▸ **Exercise details**
Line by line, copy the records below exactly and leave the pictures out.

*** Opening of Exercise inputs ***

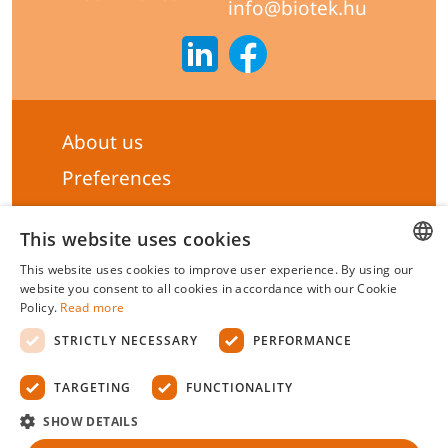
info@biotek.hu
About us
Preferences
Subscribe to our Newsletter
This website uses cookies
General terms & Conditions
This website uses cookies to improve user experience. By using our
Privacy statement
HUNGARIAN
website you consent to all cookies in accordance with our Cookie
Policy.
Read more
Liability Statement
ENGLISH
STRICTLY NECESSARY
PERFORMANCE
Management system certificate's
TARGETING
FUNCTIONALITY
Biotek Kft.
©
2026 All rights reserved.
SHOW DETAILS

*** Close of Exercise inputs ***

▸ **The answer**
info@biotek.hu
About us
Preferences
Subscribe to our Newsletter
This website uses cookies
General terms & Conditions
This website uses cookies to improve user experience. By using our
Privacy statement
HUNGARIAN
website you consent to all cookies in accordance with our Cookie
Policy.
Read more
Liability Statement
ENGLISH
STRICTLY NECESSARY
PERFORMANCE
Management system certificate's
TARGETING
FUNCTIONALITY
Biotek Kft.
©
2026 All rights reserved.
SHOW DETAILS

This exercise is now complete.